LangChain has become the most popular framework for building applications with large language models. It provides the building blocks for connecting LLMs to data, tools, and workflows. Here’s a practical guide to getting started.
What LangChain Is
LangChain is an open-source framework that simplifies building LLM-powered applications. Instead of writing everything from scratch, LangChain provides pre-built components for common patterns:
Chains. Sequences of operations — take user input, process it, call an LLM, format the output. Chains let you build multi-step workflows.
Agents. LLMs that can decide which tools to use and in what order. An agent might search the web, query a database, and calculate results to answer a question.
Retrieval. Components for building RAG systems — document loaders, text splitters, embedding models, vector stores, and retrievers.
Memory. Conversation history management. Different memory types for different use cases — buffer memory, summary memory, and entity memory.
When to Use LangChain
Good for:
– RAG applications (chatbots over your documents)
– AI agents that use tools
– Multi-step LLM workflows
– Prototyping LLM applications quickly
Not ideal for:
– Simple, single-call LLM applications (just use the API directly)
– Production systems where you need full control over every detail
– Applications where LangChain’s abstractions add unnecessary complexity
Getting Started
Installation. pip install langchain langchain-openai (or langchain-anthropic, langchain-google-genai for other providers).
Basic chain. Create a prompt template, connect it to an LLM, and run it. LangChain’s expression language (LCEL) makes this declarative and composable.
RAG in 5 steps:
1. Load documents (PDF, web pages, databases) using document loaders
2. Split documents into chunks using text splitters
3. Create embeddings and store in a vector database
4. Create a retriever that searches the vector database
5. Build a chain that retrieves context and generates responses
Agents. Define tools (functions the agent can call), create an agent with an LLM and tools, and let it decide how to answer questions.
LangChain vs. Alternatives
vs. LlamaIndex. LlamaIndex is more focused on data indexing and retrieval. If your primary use case is RAG, LlamaIndex might be simpler. LangChain is more general-purpose.
vs. Semantic Kernel. Microsoft’s framework for LLM applications. Better integration with Azure and .NET. LangChain has a larger community and more examples.
vs. Haystack. Deepset’s framework for NLP pipelines. Strong for search and question-answering. LangChain is more flexible for diverse use cases.
vs. Direct API calls. For simple applications, calling the OpenAI or Anthropic API directly is simpler and gives you more control. LangChain adds value when you need complex workflows, RAG, or agents.
LangSmith
LangSmith is LangChain’s observability platform:
Tracing. See every step of your chain or agent execution — inputs, outputs, latency, and token usage.
Evaluation. Build evaluation datasets and measure your application’s performance over time.
Debugging. When something goes wrong, LangSmith shows you exactly where and why.
LangSmith is essential for production LangChain applications. Without observability, debugging LLM applications is nearly impossible.
Common Patterns
Conversational RAG. A chatbot that answers questions from your documents while maintaining conversation history. The most common LangChain application.

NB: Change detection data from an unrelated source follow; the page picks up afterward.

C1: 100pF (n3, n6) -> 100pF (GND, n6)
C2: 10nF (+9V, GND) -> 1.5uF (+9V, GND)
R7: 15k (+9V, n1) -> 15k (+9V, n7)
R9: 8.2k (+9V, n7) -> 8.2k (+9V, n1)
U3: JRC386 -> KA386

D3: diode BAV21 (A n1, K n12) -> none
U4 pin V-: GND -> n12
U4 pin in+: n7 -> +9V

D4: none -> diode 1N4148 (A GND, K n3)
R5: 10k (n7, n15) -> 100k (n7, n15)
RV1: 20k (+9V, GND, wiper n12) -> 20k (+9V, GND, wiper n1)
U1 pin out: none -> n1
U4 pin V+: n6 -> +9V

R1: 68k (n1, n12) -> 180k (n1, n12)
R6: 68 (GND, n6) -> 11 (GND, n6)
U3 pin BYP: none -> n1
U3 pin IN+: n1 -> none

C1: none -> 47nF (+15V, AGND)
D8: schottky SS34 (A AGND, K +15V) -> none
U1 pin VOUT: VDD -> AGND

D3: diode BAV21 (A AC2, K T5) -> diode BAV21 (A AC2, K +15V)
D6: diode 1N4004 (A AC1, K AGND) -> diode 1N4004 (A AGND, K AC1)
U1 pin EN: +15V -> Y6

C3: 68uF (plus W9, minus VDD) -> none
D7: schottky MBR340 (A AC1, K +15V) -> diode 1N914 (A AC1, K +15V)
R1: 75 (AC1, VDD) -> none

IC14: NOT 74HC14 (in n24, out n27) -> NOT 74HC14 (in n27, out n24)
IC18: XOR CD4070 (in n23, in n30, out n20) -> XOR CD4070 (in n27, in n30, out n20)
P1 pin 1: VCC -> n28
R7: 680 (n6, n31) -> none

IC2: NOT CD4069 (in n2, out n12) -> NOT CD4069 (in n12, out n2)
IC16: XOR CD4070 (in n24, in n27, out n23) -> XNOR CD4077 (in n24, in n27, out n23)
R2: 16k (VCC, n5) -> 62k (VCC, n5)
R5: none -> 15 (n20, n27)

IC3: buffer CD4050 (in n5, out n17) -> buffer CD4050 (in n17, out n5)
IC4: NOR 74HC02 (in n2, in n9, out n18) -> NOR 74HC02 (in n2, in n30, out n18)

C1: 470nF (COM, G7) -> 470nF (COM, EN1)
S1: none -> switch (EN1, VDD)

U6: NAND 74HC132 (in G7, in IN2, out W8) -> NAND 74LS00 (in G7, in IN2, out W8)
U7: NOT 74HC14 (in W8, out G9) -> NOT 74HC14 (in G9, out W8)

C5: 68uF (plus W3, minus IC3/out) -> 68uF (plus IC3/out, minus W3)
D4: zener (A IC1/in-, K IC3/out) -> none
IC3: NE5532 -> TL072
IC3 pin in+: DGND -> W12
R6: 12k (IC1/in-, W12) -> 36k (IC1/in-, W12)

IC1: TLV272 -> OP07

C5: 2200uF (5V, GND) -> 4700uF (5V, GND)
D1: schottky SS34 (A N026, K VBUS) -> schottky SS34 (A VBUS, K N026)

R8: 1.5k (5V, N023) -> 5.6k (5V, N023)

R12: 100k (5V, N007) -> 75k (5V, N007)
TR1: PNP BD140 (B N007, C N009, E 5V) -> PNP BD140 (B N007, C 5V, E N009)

SQL agent. An agent that converts natural language questions into SQL queries, executes them, and returns results in natural language.
Document summarization. Chains that summarize long documents using map-reduce or refine strategies.
Multi-agent systems. Multiple agents collaborating on complex tasks, each with different tools and expertise.
My Take
LangChain is valuable for prototyping and building complex LLM applications quickly. Its abstractions save significant development time for common patterns like RAG and agents.
However, for production systems, consider whether LangChain’s abstractions help or hinder. Some teams find that direct API calls with custom code give them more control and better performance. Start with LangChain for speed, and refactor to custom code if you hit limitations.
The LangChain ecosystem (LangSmith, LangGraph, LangServe) is maturing rapidly, making it increasingly viable for production use.